What this task involves:
Substitute "Next" for every occurrence of "Weiter" in all of the data below, keeping all other text unchanged. Omit the pictures from the answer.

+===+

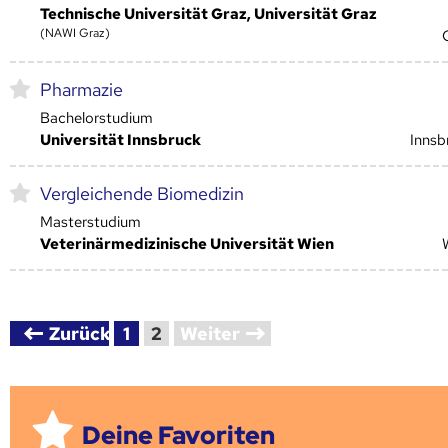
Technische Universität Graz, Universität Graz
(NAWI Graz)
Pharmazie
Bachelorstudium
Universität Innsbruck
Innsb
Vergleichende Biomedizin
Masterstudium
Veterinärmedizinische Universität Wien
Zurück
1
2
Weiter
Deine Favoriten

+===+

Response to the exercise:
Technische Universität Graz, Universität Graz
(NAWI Graz)
Pharmazie
Bachelorstudium
Universität Innsbruck
Innsb
Vergleichende Biomedizin
Masterstudium
Veterinärmedizinische Universität Wien
Zurück
1
2
Next
Deine Favoriten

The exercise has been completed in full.